Entendre le professeur parler de l'inversion des rôles dans sa famille ramène un sentiment amer à la surface de l'estomac de Charlie. Pensive, elle baisse la tête et se souvient des disputes entre Alison et Freya à propos de leur père absent.
— IL S'FOUT D'NOTRE GUEULE, C'EST TOUT !
— ARRÊTE DE PARLER DE LUI COMME ÇA DEVANT CHARLIE !
— CHARLIE EST PAS CONNE FREYA, CHARLIE AUSSI A L'IMPRESSION QUE PAPA TE LAISSE GÉRER CAR IL A PLUS LES COUILLES DE SE MONTRER !!
— ALISON CARTER, MONTE DANS TA CHAMBRE !!!
— OH MAIS FREYA CARTER, T'ES PAS MA MÈRE ! TU SAIS QUOI ?! J'AI PAS DE MÈRE, J'AI PAS DE PÈRE, ALORS PERSONNE VA M'DIRE COMMENT J'DOIS PARLER !!!

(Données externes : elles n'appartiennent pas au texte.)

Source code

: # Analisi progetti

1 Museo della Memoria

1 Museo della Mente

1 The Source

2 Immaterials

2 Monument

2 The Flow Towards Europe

La jeune sorcière ravale une salive douloureuse, la gorge serrée, niant les mots du potionniste sans pourtant prendre la peine d'argumenter. Ces altercations la hantent, comme d'avoir vu son père trop longtemps en dépression, réduit à l'état de fantôme au milieu des couloirs de leur appartement, et jugé par des milliers d'inconnus qui ne le connaissent même pas. Son menton se renfrogne, retenant les larmes qu'elle aimerait mieux cacher de Monsieur Brooks, honteuse qu'il pointe du doigt les défauts du seul homme de sa vie.
Heureusement, l'apparition d'un elfe en tenue rigolote lui change les idées. Elle écoute à peine le professeur s'adresser à l'adorable créature. Bien sûr, Charlie adore les elfes de tout son coeur. Elle renifle discrètement et s'essuie les yeux pour sécher des pleurs qui n'ont pas coulé.
— Il a raison d'aimer les robes, elles lui vont bien. Moi j'adore les pyjamas, mais ça fait pas très sérieux en classe, se raisonne-t-elle en suivant l'adulte jusqu'au bureau. En vacances, Charlie déteste s'habiller. Les pyjamas sont tellement plus confortables que les vêtements. C'est toujours une bataille perdue d'avance pour la faire quitter son pilou-pilou au profit d'une tenue "correcte" quand elle vient aider au magasin ou chercher quelques courses dans la rue.
Face à Daryl Brooks, la pré-adolescente s'assoit fébrilement et digère la sentence tant bien que mal. Son ventre la tiraille. Peut-être qu'elle n'aurait jamais dû demander cette potion. Peut-être que Freya sera vexée d'être convoquée à cause d'elle. Et si elle lui en voulait ? Elle a beaucoup de travail, j'sais pas si elle aura le temps de venir, vaut mieux économiser votre papier, tente Charlie avec peu d'espoir, ses chevilles enroulées aux pieds de la chaise. Mais le Directeur des Gryffondor s'avère tenace, et décline aussi gentiment l'initiative de la jeune fille, d'aller remettre l'enveloppe à la volière elle-même (et la faire disparaître sur le trajet).
Intelligente, la benjamine Carter comprend qu'il s'entêtera coûte-que-coûte, contrairement à certains adultes qu'on peut berner de quelques sourires angéliques. Ce soir-là, elle dormira d'un sommeil sans rêves, surveillée par l'infirmière.